Problem to work on: Which lines below contain the word "Made"? Report every such line in full.

(Dataset entries)
'''

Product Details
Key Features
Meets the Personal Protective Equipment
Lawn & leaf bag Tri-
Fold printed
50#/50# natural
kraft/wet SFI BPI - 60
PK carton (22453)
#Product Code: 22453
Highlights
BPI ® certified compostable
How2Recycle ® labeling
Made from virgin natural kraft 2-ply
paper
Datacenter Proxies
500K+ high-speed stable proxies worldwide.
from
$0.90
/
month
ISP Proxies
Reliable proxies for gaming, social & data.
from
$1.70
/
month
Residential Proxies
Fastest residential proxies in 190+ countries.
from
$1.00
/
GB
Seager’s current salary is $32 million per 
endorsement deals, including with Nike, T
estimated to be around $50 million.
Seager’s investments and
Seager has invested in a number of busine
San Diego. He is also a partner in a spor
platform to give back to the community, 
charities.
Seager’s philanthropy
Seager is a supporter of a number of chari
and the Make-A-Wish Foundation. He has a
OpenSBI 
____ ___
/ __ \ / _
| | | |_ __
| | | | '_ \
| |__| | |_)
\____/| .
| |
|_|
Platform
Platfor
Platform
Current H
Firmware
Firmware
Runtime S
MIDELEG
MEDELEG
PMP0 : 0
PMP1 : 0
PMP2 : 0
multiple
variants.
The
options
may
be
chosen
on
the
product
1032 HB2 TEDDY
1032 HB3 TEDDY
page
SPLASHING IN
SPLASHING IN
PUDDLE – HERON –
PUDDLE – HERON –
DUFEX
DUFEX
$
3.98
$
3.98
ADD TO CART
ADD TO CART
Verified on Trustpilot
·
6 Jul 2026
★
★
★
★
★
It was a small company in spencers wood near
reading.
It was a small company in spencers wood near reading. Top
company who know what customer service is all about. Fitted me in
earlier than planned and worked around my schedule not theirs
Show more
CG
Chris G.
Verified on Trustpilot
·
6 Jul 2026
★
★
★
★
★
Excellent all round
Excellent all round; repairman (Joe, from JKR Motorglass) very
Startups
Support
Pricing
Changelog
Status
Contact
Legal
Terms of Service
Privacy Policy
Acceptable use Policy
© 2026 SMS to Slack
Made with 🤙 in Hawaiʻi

'''

Answer to this exercise:
Made from virgin natural kraft 2-ply
Made with 🤙 in Hawaiʻi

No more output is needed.